[Your instructions]
Check each line of the entries below for the word "read", and copy the lines that have it.

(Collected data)
▽

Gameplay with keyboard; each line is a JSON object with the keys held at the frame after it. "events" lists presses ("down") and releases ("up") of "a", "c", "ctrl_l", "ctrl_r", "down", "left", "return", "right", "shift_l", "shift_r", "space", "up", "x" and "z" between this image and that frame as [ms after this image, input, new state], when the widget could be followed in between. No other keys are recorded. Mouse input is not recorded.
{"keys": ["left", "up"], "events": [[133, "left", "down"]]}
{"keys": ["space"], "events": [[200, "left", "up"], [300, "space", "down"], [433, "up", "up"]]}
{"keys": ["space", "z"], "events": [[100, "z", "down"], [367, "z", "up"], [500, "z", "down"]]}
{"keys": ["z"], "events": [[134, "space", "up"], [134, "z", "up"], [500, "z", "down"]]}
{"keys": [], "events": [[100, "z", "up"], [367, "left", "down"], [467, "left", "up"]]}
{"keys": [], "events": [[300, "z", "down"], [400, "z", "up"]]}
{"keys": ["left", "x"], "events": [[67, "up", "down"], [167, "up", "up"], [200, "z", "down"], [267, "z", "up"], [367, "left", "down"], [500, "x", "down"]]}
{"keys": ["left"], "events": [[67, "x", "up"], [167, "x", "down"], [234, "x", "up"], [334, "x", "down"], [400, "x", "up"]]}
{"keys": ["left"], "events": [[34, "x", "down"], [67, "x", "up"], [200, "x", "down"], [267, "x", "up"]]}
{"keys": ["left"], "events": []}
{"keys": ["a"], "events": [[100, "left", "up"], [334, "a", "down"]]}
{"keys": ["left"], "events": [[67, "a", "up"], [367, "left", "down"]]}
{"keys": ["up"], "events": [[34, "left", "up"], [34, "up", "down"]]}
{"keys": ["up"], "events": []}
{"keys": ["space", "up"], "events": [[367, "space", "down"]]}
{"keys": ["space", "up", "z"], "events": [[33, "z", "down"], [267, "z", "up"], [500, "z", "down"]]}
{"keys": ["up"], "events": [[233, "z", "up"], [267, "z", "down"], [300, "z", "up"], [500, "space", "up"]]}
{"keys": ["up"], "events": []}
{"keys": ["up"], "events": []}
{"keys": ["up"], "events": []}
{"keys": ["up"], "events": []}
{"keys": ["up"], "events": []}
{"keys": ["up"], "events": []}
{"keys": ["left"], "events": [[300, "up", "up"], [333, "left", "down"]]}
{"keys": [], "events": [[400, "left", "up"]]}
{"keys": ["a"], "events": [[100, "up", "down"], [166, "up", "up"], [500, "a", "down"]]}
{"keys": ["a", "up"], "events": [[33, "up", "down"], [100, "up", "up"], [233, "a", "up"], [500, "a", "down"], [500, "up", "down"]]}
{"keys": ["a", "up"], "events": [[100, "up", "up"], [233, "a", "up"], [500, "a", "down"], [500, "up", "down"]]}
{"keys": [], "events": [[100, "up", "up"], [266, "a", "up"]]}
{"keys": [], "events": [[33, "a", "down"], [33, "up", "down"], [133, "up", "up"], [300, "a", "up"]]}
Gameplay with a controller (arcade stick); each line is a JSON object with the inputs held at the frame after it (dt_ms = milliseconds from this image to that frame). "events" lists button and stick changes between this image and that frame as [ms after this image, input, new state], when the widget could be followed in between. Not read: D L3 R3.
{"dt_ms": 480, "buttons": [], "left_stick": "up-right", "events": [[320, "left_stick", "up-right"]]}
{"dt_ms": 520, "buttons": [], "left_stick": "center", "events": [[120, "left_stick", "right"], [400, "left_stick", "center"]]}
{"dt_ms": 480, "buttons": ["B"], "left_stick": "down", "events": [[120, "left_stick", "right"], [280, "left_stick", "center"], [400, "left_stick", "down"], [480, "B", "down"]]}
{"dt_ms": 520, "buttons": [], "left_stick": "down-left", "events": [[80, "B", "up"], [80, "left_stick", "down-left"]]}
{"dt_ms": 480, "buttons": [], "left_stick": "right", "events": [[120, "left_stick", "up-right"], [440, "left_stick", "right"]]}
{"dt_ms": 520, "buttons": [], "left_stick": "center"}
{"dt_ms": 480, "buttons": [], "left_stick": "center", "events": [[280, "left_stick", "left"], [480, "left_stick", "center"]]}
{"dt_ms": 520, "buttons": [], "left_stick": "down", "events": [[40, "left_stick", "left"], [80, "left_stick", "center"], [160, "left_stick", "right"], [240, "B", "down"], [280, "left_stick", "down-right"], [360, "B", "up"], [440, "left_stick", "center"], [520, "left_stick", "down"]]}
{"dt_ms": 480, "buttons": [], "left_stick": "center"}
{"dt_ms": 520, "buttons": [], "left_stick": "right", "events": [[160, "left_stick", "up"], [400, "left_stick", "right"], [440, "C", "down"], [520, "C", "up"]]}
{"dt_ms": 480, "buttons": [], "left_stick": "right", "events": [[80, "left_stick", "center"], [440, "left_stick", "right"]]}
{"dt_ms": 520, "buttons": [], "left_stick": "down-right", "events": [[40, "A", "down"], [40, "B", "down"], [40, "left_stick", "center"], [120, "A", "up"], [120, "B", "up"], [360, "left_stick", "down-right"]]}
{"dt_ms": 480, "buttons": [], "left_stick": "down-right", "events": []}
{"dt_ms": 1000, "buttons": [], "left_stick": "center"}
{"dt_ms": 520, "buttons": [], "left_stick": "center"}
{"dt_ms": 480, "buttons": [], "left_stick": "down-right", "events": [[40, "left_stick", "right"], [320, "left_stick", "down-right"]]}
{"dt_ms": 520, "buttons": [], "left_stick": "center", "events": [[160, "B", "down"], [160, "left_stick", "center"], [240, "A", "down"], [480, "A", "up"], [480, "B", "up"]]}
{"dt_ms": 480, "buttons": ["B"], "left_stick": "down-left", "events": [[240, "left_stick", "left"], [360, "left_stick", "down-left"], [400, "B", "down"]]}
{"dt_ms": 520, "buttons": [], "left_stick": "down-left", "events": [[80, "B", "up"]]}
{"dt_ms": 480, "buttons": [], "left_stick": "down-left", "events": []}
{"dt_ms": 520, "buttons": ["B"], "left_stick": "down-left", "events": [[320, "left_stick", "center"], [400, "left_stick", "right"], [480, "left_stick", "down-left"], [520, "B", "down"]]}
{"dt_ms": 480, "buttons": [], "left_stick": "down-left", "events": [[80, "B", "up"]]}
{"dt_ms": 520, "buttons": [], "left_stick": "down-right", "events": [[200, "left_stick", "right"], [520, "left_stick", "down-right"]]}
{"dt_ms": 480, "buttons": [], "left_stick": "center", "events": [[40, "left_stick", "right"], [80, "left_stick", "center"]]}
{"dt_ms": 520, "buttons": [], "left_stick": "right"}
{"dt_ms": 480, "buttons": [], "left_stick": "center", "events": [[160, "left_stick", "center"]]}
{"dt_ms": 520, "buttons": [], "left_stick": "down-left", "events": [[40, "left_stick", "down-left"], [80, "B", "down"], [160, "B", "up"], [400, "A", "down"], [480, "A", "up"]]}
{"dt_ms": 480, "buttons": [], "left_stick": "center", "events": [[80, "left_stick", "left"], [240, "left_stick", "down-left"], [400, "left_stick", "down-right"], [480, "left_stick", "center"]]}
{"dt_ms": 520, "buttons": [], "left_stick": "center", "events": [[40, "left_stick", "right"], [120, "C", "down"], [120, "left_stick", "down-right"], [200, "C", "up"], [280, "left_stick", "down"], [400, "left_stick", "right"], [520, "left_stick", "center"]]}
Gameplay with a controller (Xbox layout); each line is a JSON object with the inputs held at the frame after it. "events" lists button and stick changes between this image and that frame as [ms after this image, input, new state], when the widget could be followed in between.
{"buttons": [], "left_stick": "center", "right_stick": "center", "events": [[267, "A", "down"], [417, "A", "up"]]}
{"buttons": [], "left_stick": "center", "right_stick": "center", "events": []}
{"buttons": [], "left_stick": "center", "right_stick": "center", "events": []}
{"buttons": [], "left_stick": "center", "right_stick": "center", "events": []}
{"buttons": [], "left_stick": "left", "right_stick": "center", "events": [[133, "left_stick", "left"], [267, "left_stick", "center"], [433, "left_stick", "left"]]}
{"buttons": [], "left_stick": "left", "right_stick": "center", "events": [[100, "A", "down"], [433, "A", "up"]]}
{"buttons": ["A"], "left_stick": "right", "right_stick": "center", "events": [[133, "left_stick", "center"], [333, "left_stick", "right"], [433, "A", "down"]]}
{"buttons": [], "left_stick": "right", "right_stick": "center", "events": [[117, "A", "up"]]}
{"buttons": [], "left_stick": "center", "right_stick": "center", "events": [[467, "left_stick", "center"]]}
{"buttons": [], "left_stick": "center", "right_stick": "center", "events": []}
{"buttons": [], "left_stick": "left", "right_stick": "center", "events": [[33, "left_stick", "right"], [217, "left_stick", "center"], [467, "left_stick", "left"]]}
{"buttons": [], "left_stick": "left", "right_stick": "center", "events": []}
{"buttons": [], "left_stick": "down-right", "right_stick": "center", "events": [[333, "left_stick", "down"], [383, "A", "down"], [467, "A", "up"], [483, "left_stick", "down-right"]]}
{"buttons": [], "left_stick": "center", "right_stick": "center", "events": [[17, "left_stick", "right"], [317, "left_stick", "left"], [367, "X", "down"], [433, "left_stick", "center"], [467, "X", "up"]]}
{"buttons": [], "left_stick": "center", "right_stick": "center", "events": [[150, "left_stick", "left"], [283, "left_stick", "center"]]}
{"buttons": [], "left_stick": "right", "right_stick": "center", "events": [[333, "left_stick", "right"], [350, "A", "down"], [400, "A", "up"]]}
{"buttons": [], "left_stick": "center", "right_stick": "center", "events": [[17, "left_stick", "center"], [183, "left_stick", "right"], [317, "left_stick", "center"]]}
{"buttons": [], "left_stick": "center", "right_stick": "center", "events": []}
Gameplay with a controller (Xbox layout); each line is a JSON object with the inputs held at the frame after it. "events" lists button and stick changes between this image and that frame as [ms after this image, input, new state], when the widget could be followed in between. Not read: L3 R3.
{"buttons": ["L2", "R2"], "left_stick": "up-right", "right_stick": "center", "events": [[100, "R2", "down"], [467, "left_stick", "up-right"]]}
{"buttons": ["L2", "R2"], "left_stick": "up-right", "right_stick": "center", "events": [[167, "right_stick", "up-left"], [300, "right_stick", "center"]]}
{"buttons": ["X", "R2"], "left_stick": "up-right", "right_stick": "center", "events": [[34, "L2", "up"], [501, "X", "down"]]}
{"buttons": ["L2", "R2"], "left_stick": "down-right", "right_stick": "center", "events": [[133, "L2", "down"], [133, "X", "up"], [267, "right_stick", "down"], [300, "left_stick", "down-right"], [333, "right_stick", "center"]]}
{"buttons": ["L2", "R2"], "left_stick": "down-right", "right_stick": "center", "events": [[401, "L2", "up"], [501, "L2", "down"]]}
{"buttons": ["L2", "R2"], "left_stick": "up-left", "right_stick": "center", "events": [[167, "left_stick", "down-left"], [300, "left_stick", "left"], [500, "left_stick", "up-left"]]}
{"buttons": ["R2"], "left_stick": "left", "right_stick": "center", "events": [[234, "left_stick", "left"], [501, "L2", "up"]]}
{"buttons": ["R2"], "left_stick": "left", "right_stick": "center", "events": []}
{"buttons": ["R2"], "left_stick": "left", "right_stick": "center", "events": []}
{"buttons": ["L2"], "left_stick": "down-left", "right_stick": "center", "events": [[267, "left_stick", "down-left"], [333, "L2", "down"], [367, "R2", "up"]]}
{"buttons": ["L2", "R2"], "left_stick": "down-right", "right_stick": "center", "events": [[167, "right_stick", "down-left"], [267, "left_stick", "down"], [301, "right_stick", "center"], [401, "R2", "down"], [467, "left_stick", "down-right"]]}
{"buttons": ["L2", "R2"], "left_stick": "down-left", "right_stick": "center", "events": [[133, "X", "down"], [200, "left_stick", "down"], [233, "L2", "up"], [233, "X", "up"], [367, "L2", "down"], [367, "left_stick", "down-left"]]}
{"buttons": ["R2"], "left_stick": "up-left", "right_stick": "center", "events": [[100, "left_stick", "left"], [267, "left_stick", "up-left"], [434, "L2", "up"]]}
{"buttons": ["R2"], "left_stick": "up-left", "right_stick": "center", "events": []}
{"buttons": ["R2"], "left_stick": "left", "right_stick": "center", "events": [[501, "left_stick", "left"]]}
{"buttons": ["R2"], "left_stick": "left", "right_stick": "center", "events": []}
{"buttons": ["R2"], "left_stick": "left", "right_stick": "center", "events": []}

△

[Written solution]
Gameplay with a controller (arcade stick); each line is a JSON object with the inputs held at the frame after it (dt_ms = milliseconds from this image to that frame). "events" lists button and stick changes between this image and that frame as [ms after this image, input, new state], when the widget could be followed in between. Not read: D L3 R3.
Gameplay with a controller (Xbox layout); each line is a JSON object with the inputs held at the frame after it. "events" lists button and stick changes between this image and that frame as [ms after this image, input, new state], when the widget could be followed in between. Not read: L3 R3.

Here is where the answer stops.